What you will do:
Please reproduce the following records exactly, with nothing omitted.

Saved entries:
Segment Open
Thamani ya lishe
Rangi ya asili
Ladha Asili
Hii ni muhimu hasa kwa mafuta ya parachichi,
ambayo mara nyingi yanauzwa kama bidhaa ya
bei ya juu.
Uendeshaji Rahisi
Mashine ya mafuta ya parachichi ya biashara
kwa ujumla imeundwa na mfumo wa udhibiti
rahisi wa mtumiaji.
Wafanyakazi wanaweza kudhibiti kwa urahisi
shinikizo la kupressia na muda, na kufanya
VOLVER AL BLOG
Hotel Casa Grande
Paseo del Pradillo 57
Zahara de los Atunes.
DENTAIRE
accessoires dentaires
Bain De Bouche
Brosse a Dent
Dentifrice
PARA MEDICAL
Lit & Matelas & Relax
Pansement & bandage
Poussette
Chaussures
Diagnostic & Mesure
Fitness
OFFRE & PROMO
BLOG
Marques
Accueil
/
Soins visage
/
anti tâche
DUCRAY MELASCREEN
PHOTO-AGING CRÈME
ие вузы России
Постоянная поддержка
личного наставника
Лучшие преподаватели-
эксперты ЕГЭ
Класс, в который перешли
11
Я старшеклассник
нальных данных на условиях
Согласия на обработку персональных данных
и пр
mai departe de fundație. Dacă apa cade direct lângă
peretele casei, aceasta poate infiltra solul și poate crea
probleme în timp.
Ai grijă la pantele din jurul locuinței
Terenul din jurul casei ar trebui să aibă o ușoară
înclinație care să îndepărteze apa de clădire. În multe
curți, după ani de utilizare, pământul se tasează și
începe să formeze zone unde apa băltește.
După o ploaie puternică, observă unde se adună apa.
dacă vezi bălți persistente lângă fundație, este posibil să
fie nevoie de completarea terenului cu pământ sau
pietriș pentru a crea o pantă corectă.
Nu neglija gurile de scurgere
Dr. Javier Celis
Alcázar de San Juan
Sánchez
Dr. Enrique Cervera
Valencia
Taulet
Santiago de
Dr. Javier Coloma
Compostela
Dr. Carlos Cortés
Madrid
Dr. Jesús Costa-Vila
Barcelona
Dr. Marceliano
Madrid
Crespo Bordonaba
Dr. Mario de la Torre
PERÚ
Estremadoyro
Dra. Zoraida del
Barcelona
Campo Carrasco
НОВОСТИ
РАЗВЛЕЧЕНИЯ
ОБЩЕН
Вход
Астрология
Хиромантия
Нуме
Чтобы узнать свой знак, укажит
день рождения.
Segment Closed
Solved exercise:
Thamani ya lishe
Rangi ya asili
Ladha Asili
Hii ni muhimu hasa kwa mafuta ya parachichi,
ambayo mara nyingi yanauzwa kama bidhaa ya
bei ya juu.
Uendeshaji Rahisi
Mashine ya mafuta ya parachichi ya biashara
kwa ujumla imeundwa na mfumo wa udhibiti
rahisi wa mtumiaji.
Wafanyakazi wanaweza kudhibiti kwa urahisi
shinikizo la kupressia na muda, na kufanya
VOLVER AL BLOG
Hotel Casa Grande
Paseo del Pradillo 57
Zahara de los Atunes.
DENTAIRE
accessoires dentaires
Bain De Bouche
Brosse a Dent
Dentifrice
PARA MEDICAL
Lit & Matelas & Relax
Pansement & bandage
Poussette
Chaussures
Diagnostic & Mesure
Fitness
OFFRE & PROMO
BLOG
Marques
Accueil
/
Soins visage
/
anti tâche
DUCRAY MELASCREEN
PHOTO-AGING CRÈME
ие вузы России
Постоянная поддержка
личного наставника
Лучшие преподаватели-
эксперты ЕГЭ
Класс, в который перешли
11
Я старшеклассник
нальных данных на условиях
Согласия на обработку персональных данных
и пр
mai departe de fundație. Dacă apa cade direct lângă
peretele casei, aceasta poate infiltra solul și poate crea
probleme în timp.
Ai grijă la pantele din jurul locuinței
Terenul din jurul casei ar trebui să aibă o ușoară
înclinație care să îndepărteze apa de clădire. În multe
curți, după ani de utilizare, pământul se tasează și
începe să formeze zone unde apa băltește.
După o ploaie puternică, observă unde se adună apa.
dacă vezi bălți persistente lângă fundație, este posibil să
fie nevoie de completarea terenului cu pământ sau
pietriș pentru a crea o pantă corectă.
Nu neglija gurile de scurgere
Dr. Javier Celis
Alcázar de San Juan
Sánchez
Dr. Enrique Cervera
Valencia
Taulet
Santiago de
Dr. Javier Coloma
Compostela
Dr. Carlos Cortés
Madrid
Dr. Jesús Costa-Vila
Barcelona
Dr. Marceliano
Madrid
Crespo Bordonaba
Dr. Mario de la Torre
PERÚ
Estremadoyro
Dra. Zoraida del
Barcelona
Campo Carrasco
НОВОСТИ
РАЗВЛЕЧЕНИЯ
ОБЩЕН
Вход
Астрология
Хиромантия
Нуме
Чтобы узнать свой знак, укажит
день рождения.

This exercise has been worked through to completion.